Western Australian Department of Treasury (WA Treasury) wanted a more collaborative contract management regime to help maximise the government contract benefits. It also sought greater involvement in the bank’s activities with government departments and agencies and to work more closely with its transaction banking partner. To do this, WA Treasury introduced the concept of co-location through the In-House Bank Branch (IHBB). In March 2017 we started bringing co-location to life.
What is co-location?
WA Treasury requested a space where its representatives could sit with us, work on whole-of-government efficiency and improvement strategies and share data.

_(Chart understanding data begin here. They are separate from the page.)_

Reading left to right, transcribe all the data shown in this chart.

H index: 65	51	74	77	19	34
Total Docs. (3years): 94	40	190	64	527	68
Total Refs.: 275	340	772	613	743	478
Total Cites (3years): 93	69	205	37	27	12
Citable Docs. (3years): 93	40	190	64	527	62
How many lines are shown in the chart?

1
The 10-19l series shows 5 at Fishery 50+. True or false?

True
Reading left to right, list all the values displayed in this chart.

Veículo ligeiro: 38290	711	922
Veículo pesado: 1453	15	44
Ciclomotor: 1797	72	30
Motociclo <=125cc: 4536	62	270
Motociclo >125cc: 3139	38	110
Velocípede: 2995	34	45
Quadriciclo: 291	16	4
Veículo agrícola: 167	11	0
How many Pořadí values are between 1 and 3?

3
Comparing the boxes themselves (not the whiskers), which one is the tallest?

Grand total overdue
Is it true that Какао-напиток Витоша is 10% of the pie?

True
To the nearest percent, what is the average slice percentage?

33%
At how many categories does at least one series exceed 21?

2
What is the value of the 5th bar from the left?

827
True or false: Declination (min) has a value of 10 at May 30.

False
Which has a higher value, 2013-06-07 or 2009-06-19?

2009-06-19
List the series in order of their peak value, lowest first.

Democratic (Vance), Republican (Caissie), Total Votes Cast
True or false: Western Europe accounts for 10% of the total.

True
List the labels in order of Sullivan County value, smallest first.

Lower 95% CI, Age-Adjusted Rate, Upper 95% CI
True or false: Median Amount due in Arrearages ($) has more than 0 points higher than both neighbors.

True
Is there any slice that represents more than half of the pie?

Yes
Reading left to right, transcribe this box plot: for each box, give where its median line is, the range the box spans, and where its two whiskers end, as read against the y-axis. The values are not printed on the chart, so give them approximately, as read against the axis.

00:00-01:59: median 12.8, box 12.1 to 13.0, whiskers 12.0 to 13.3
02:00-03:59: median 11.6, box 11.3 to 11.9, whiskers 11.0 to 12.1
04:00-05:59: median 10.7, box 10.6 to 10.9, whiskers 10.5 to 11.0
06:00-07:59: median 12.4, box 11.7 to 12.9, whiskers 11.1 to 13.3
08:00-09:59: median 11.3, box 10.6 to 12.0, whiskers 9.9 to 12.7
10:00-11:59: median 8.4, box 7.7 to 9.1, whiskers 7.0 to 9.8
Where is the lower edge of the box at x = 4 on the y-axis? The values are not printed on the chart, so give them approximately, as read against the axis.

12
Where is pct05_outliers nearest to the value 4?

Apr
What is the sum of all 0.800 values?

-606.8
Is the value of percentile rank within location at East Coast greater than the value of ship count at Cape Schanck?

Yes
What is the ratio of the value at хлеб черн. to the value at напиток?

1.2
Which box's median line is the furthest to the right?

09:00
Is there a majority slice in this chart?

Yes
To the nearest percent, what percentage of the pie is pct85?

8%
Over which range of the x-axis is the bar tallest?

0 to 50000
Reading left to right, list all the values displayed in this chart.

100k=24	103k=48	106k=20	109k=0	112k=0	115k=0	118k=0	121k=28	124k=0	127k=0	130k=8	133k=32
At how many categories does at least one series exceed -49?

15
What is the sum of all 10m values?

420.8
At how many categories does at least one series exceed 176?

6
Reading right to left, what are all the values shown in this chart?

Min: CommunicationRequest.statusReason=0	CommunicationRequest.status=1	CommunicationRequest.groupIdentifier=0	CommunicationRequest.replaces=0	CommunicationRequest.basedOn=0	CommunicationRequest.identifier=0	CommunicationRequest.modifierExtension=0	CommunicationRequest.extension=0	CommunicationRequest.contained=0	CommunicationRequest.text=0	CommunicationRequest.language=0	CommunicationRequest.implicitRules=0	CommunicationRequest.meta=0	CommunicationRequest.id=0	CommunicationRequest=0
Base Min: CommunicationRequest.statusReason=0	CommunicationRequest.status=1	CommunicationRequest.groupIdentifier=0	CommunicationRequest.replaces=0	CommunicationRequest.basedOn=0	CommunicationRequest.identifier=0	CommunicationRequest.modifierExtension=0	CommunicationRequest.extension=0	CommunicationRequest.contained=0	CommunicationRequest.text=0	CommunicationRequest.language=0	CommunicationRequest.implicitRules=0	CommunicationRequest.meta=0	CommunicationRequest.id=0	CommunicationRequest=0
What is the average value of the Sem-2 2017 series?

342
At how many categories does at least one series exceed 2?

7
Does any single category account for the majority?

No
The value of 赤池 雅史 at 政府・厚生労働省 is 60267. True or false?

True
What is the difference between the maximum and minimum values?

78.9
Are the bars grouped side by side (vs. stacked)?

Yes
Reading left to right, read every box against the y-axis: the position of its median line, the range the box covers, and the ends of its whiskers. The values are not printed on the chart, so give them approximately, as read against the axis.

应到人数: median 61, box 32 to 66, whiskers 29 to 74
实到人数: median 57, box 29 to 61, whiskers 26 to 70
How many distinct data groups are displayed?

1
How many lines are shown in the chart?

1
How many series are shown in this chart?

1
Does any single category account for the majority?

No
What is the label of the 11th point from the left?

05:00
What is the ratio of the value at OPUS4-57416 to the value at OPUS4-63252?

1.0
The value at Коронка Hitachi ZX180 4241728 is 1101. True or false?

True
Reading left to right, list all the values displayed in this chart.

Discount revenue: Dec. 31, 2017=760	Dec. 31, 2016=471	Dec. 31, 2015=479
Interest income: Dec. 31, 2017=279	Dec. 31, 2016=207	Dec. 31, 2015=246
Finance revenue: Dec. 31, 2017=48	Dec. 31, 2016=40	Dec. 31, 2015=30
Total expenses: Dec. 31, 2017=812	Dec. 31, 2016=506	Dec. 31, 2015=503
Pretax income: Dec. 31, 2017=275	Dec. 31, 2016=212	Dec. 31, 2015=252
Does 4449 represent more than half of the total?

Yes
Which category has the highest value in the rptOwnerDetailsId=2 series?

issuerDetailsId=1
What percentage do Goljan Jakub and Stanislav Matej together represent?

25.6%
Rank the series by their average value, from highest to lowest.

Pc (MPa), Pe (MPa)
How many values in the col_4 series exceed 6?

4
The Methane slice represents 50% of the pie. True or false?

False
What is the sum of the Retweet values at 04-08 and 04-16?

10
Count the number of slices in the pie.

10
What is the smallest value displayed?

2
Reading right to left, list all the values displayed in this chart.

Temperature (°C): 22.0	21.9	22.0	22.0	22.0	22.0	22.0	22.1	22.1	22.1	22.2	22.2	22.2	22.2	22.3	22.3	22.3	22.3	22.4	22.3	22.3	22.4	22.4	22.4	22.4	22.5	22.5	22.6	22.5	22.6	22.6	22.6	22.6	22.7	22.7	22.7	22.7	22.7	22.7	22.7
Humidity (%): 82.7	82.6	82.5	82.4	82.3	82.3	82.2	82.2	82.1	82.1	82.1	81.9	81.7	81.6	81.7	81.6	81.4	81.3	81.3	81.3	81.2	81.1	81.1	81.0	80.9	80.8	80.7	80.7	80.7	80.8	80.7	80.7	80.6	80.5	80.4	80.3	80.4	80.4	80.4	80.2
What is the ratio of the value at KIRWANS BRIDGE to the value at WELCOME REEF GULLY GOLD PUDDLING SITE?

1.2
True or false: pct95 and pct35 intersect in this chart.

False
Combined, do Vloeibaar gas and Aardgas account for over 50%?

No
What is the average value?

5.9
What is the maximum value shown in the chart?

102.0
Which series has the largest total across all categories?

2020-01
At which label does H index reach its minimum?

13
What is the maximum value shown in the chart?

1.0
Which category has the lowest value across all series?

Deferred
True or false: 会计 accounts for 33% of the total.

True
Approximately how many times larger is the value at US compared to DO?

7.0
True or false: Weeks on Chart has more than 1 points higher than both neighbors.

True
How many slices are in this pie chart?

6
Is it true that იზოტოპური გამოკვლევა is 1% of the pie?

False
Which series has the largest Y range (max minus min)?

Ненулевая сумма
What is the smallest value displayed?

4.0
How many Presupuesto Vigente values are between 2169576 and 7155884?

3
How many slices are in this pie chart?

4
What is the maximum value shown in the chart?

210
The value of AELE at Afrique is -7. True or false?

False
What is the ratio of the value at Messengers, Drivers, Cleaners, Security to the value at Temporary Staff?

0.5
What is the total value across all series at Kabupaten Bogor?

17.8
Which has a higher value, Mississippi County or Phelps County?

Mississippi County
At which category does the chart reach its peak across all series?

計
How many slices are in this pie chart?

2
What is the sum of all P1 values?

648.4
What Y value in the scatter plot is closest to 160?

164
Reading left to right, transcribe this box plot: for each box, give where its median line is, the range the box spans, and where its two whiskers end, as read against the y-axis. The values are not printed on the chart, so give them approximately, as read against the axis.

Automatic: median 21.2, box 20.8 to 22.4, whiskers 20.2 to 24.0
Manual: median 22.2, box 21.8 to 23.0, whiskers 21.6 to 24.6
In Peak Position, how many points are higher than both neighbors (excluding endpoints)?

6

Working around the Chinese wall issues, we created a sub-tenancy within our institutional banking office in Perth, where Treasury staff now work alongside their bankers.
It brings together everyone who works with WA Treasury – relationship managers and transactional bankers, product, implementation and technical experts and importantly, the government client service team. There is a problem-solving suite for Design Thinking and Six Sigma improvement processes.
Treasury representatives work from the IHBB three days a week. Guest Wi-Fi enables them to maintain access to their WA Treasury systems and files.
In April 2017 the new Western Australian government announced the first round of the Machinery of Government changes. The changes aim to create collaborative departments focused on whole-of-government objectives and delivering services more efficiently and effectively.
Effective 1 July, the WA government was reduced from 41 departments to 25. From a transaction banking perspective it was a very smooth process. Co-location enabled any issues to be addressed quickly, efficiently and in many cases, proactively.
One of our first major Six Sigma projects involved mapping processes at two agencies whereby one agency issued the paper work and payment request while the other reconciled the receipts. We brought the agencies together in the IHBB at the completion of the project to review the outcomes. Being together to review each other’s processes identified additional “quick wins” for implementation immediately that reduced workloads, improved efficiencies across both departments and delivered a better citizen experience.
Since then, co-location has been helpful with other activities. For instance, as we measure and benchmark agencies and identify pockets of best practice, co-location enhances data sharing between WA Treasury and ourselves.
The WA Treasury representatives now accompany us when we visit agencies to review financial management processes and conduct Design Thinking workshops. This helps build WA Treasury’s brand among the various agencies.
One project we have under way is ensuring agencies have online payment options. This aligns with the government’s overall goal to reduce the volume of cheques it issues and receives.
It also ties in with the Office of the Government Chief Information Officer’s (GCIO) plan to establish a one-stop shop for payments. Currently, there is only a landing page with links to the individual agencies. Eventually though, citizens will be able to pay fees and renew licences, for example, with just one payment.
Real benefits lie ahead
The change of government and Machinery of Government changes delayed getting more reviews under way. The real benefits of co-location likely won’t be seen until 2018, when more reviews are complete and the recommendations are identified and implemented.
WA Treasury is publicising the services we offer through semi-annual CFO Forums. We also find that as word gets out about work we have done for one department, others approach us for something similar. WA Treasury hopes other state governments will adopt co-location as a model for delivering greater value and better outcomes and build on the work we started in Western Australia.